● RECORDS FOR THE TASK
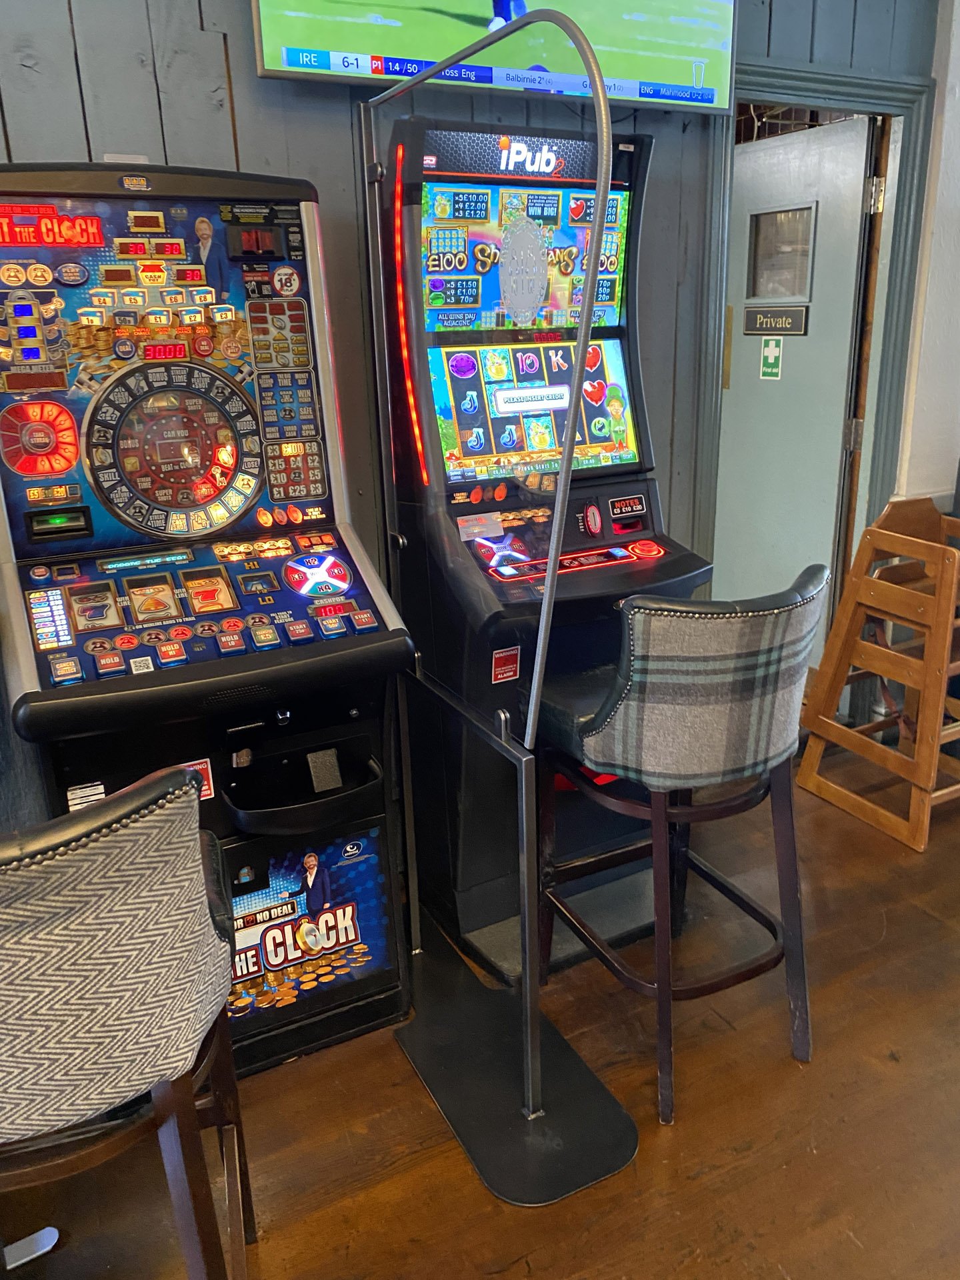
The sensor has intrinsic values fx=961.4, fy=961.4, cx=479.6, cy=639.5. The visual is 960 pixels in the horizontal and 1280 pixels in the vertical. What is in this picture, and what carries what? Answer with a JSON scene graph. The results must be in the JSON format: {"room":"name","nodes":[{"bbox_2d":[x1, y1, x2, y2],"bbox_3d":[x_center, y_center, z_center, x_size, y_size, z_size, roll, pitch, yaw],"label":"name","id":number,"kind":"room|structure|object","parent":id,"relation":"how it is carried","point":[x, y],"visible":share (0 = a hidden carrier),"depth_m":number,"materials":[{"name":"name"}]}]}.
{"room":"bar","nodes":[
{"label":"bar","id":0,"kind":"room"},
{"bbox_2d":[0,0,940,830],"bbox_3d":[-0.734,-0.655,2.141,5.087,2.868,0.145,-11,21,-26],"label":"paneled wall","id":1,"kind":"structure","parent":0,"point":[249,154],"depth_m":2.24,"materials":[{"name":"wood"}]},
{"bbox_2d":[250,0,737,117],"bbox_3d":[0.073,-1.574,2.137,1.178,0.647,0.087,-11,21,-26],"label":"television","id":2,"kind":"object","parent":1,"relation":"attached to","point":[265,65],"visible":0.94,"depth_m":2.17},
{"bbox_2d":[698,53,934,721],"bbox_3d":[1.000,-0.635,3.186,0.809,2.087,0.259,-11,21,-26],"label":"door frame","id":3,"kind":"structure","parent":1,"relation":"attached to","point":[845,82],"depth_m":3.01,"materials":[{"name":"paint"}]},
{"bbox_2d":[714,113,876,678],"bbox_3d":[0.961,-0.660,3.357,0.101,1.976,0.707,-11,21,-26],"label":"door","id":4,"kind":"structure","parent":3,"relation":"in","point":[827,135],"depth_m":3.16,"materials":[{"name":"grey paint"}]},
{"bbox_2d":[760,336,783,379],"bbox_3d":[0.971,-0.935,3.203,0.010,0.137,0.073,-11,21,-26],"label":"door sign","id":5,"kind":"object","parent":4,"relation":"attached to","point":[769,351],"visible":0.98,"depth_m":3.20,"materials":[{"name":"green plastic"}]},
{"bbox_2d":[742,304,807,336],"bbox_3d":[0.973,-1.054,3.181,0.018,0.097,0.243,-11,21,-26],"label":"door sign","id":6,"kind":"object","parent":4,"relation":"attached to","point":[800,318],"visible":0.98,"depth_m":3.17,"materials":[{"name":"black plastic"}]},
{"bbox_2d":[746,203,816,302],"bbox_3d":[0.991,-1.248,3.144,0.055,0.274,0.266,-11,21,-26],"label":"door window","id":7,"kind":"structure","parent":4,"relation":"in","point":[797,286],"depth_m":3.14,"materials":[{"name":"glass"}]},
{"bbox_2d":[0,748,959,1279],"bbox_3d":[0.627,1.237,1.067,7.357,0.101,5.219,-11,21,-26],"label":"floor","id":8,"kind":"structure","parent":0,"point":[679,1136],"depth_m":1.84,"materials":[{"name":"brown wood"}]},
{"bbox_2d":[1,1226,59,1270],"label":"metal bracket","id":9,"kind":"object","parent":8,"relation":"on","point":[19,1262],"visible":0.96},
{"bbox_2d":[0,767,254,1279],"bbox_3d":[-0.560,0.610,1.254,0.504,1.017,0.527,-7,19,-16],"label":"bar stool","id":10,"kind":"object","parent":8,"relation":"on","point":[157,819],"visible":1,"depth_m":1.06,"materials":[{"name":"fabric"}]},
{"bbox_2d":[0,151,419,1079],"bbox_3d":[-0.610,-0.020,2.013,0.698,1.763,0.706,-11,21,-26],"label":"slot machine","id":11,"kind":"object","parent":8,"relation":"on","point":[225,455],"visible":0.94,"depth_m":1.89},
{"bbox_2d":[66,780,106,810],"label":"sticker","id":12,"kind":"object","parent":11,"relation":"attached to","point":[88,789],"visible":0.6,"depth_m":1.72,"materials":[{"name":"white"}]},
{"bbox_2d":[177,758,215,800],"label":"warning sticker","id":13,"kind":"object","parent":11,"relation":"attached to","point":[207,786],"visible":0.27,"depth_m":1.75,"materials":[{"name":"red"}]},
{"bbox_2d":[358,10,641,1202],"bbox_3d":[-0.061,-0.119,1.913,0.368,1.916,1.045,-11,21,-26],"label":"stand","id":14,"kind":"object","parent":8,"relation":"on","point":[537,1033],"visible":0.94,"depth_m":1.86,"materials":[{"name":"metal"}]},
{"bbox_2d":[374,118,713,981],"bbox_3d":[0.152,-0.223,2.397,0.633,1.852,0.686,-11,21,-26],"label":"slot machine","id":15,"kind":"object","parent":8,"relation":"on","point":[602,413],"visible":0.79,"depth_m":2.25,"materials":[{"name":"black"}]},
{"bbox_2d":[490,646,521,683],"bbox_3d":[0.058,0.056,2.110,0.065,0.074,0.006,-11,21,-26],"label":"warning sticker","id":16,"kind":"object","parent":15,"relation":"attached to","point":[502,655],"visible":0.98,"depth_m":2.11,"materials":[{"name":"red"}]},
{"bbox_2d":[534,566,825,1126],"bbox_3d":[0.396,0.353,1.964,0.488,1.018,0.521,-11,21,-26],"label":"bar stool","id":17,"kind":"object","parent":8,"relation":"on","point":[642,692],"visible":0.99,"depth_m":1.76,"materials":[{"name":"grey fabric"}]},
{"bbox_2d":[795,497,959,851],"bbox_3d":[1.355,0.064,2.910,0.502,0.935,0.502,-11,21,-26],"label":"high chair","id":18,"kind":"object","parent":8,"relation":"on","point":[937,601],"visible":0.99,"depth_m":2.86,"materials":[{"name":"brown wood"}]},
{"bbox_2d":[895,0,959,515],"bbox_3d":[1.808,-1.069,3.281,0.870,2.739,0.258,-11,21,-26],"label":"white wall","id":19,"kind":"structure","parent":0,"point":[959,20],"depth_m":3.18,"materials":[{"name":"white paint"}]}
]}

● AIM OF THE EXERCISE
Restate the listing word for word, pictures excluded.

● ANSWER TO THIS PROBLEM
The sensor has intrinsic values fx=961.4, fy=961.4, cx=479.6, cy=639.5. The visual is 960 pixels in the horizontal and 1280 pixels in the vertical. What is in this picture, and what carries what? Answer with a JSON scene graph. The results must be in the JSON format: {"room":"name","nodes":[{"bbox_2d":[x1, y1, x2, y2],"bbox_3d":[x_center, y_center, z_center, x_size, y_size, z_size, roll, pitch, yaw],"label":"name","id":number,"kind":"room|structure|object","parent":id,"relation":"how it is carried","point":[x, y],"visible":share (0 = a hidden carrier),"depth_m":number,"materials":[{"name":"name"}]}]}.
{"room":"bar","nodes":[
{"label":"bar","id":0,"kind":"room"},
{"bbox_2d":[0,0,940,830],"bbox_3d":[-0.734,-0.655,2.141,5.087,2.868,0.145,-11,21,-26],"label":"paneled wall","id":1,"kind":"structure","parent":0,"point":[249,154],"depth_m":2.24,"materials":[{"name":"wood"}]},
{"bbox_2d":[250,0,737,117],"bbox_3d":[0.073,-1.574,2.137,1.178,0.647,0.087,-11,21,-26],"label":"television","id":2,"kind":"object","parent":1,"relation":"attached to","point":[265,65],"visible":0.94,"depth_m":2.17},
{"bbox_2d":[698,53,934,721],"bbox_3d":[1.000,-0.635,3.186,0.809,2.087,0.259,-11,21,-26],"label":"door frame","id":3,"kind":"structure","parent":1,"relation":"attached to","point":[845,82],"depth_m":3.01,"materials":[{"name":"paint"}]},
{"bbox_2d":[714,113,876,678],"bbox_3d":[0.961,-0.660,3.357,0.101,1.976,0.707,-11,21,-26],"label":"door","id":4,"kind":"structure","parent":3,"relation":"in","point":[827,135],"depth_m":3.16,"materials":[{"name":"grey paint"}]},
{"bbox_2d":[760,336,783,379],"bbox_3d":[0.971,-0.935,3.203,0.010,0.137,0.073,-11,21,-26],"label":"door sign","id":5,"kind":"object","parent":4,"relation":"attached to","point":[769,351],"visible":0.98,"depth_m":3.20,"materials":[{"name":"green plastic"}]},
{"bbox_2d":[742,304,807,336],"bbox_3d":[0.973,-1.054,3.181,0.018,0.097,0.243,-11,21,-26],"label":"door sign","id":6,"kind":"object","parent":4,"relation":"attached to","point":[800,318],"visible":0.98,"depth_m":3.17,"materials":[{"name":"black plastic"}]},
{"bbox_2d":[746,203,816,302],"bbox_3d":[0.991,-1.248,3.144,0.055,0.274,0.266,-11,21,-26],"label":"door window","id":7,"kind":"structure","parent":4,"relation":"in","point":[797,286],"depth_m":3.14,"materials":[{"name":"glass"}]},
{"bbox_2d":[0,748,959,1279],"bbox_3d":[0.627,1.237,1.067,7.357,0.101,5.219,-11,21,-26],"label":"floor","id":8,"kind":"structure","parent":0,"point":[679,1136],"depth_m":1.84,"materials":[{"name":"brown wood"}]},
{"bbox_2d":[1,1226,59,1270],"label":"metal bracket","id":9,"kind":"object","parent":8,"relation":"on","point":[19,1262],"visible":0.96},
{"bbox_2d":[0,767,254,1279],"bbox_3d":[-0.560,0.610,1.254,0.504,1.017,0.527,-7,19,-16],"label":"bar stool","id":10,"kind":"object","parent":8,"relation":"on","point":[157,819],"visible":1,"depth_m":1.06,"materials":[{"name":"fabric"}]},
{"bbox_2d":[0,151,419,1079],"bbox_3d":[-0.610,-0.020,2.013,0.698,1.763,0.706,-11,21,-26],"label":"slot machine","id":11,"kind":"object","parent":8,"relation":"on","point":[225,455],"visible":0.94,"depth_m":1.89},
{"bbox_2d":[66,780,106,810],"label":"sticker","id":12,"kind":"object","parent":11,"relation":"attached to","point":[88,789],"visible":0.6,"depth_m":1.72,"materials":[{"name":"white"}]},
{"bbox_2d":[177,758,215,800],"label":"warning sticker","id":13,"kind":"object","parent":11,"relation":"attached to","point":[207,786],"visible":0.27,"depth_m":1.75,"materials":[{"name":"red"}]},
{"bbox_2d":[358,10,641,1202],"bbox_3d":[-0.061,-0.119,1.913,0.368,1.916,1.045,-11,21,-26],"label":"stand","id":14,"kind":"object","parent":8,"relation":"on","point":[537,1033],"visible":0.94,"depth_m":1.86,"materials":[{"name":"metal"}]},
{"bbox_2d":[374,118,713,981],"bbox_3d":[0.152,-0.223,2.397,0.633,1.852,0.686,-11,21,-26],"label":"slot machine","id":15,"kind":"object","parent":8,"relation":"on","point":[602,413],"visible":0.79,"depth_m":2.25,"materials":[{"name":"black"}]},
{"bbox_2d":[490,646,521,683],"bbox_3d":[0.058,0.056,2.110,0.065,0.074,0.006,-11,21,-26],"label":"warning sticker","id":16,"kind":"object","parent":15,"relation":"attached to","point":[502,655],"visible":0.98,"depth_m":2.11,"materials":[{"name":"red"}]},
{"bbox_2d":[534,566,825,1126],"bbox_3d":[0.396,0.353,1.964,0.488,1.018,0.521,-11,21,-26],"label":"bar stool","id":17,"kind":"object","parent":8,"relation":"on","point":[642,692],"visible":0.99,"depth_m":1.76,"materials":[{"name":"grey fabric"}]},
{"bbox_2d":[795,497,959,851],"bbox_3d":[1.355,0.064,2.910,0.502,0.935,0.502,-11,21,-26],"label":"high chair","id":18,"kind":"object","parent":8,"relation":"on","point":[937,601],"visible":0.99,"depth_m":2.86,"materials":[{"name":"brown wood"}]},
{"bbox_2d":[895,0,959,515],"bbox_3d":[1.808,-1.069,3.281,0.870,2.739,0.258,-11,21,-26],"label":"white wall","id":19,"kind":"structure","parent":0,"point":[959,20],"depth_m":3.18,"materials":[{"name":"white paint"}]}
]}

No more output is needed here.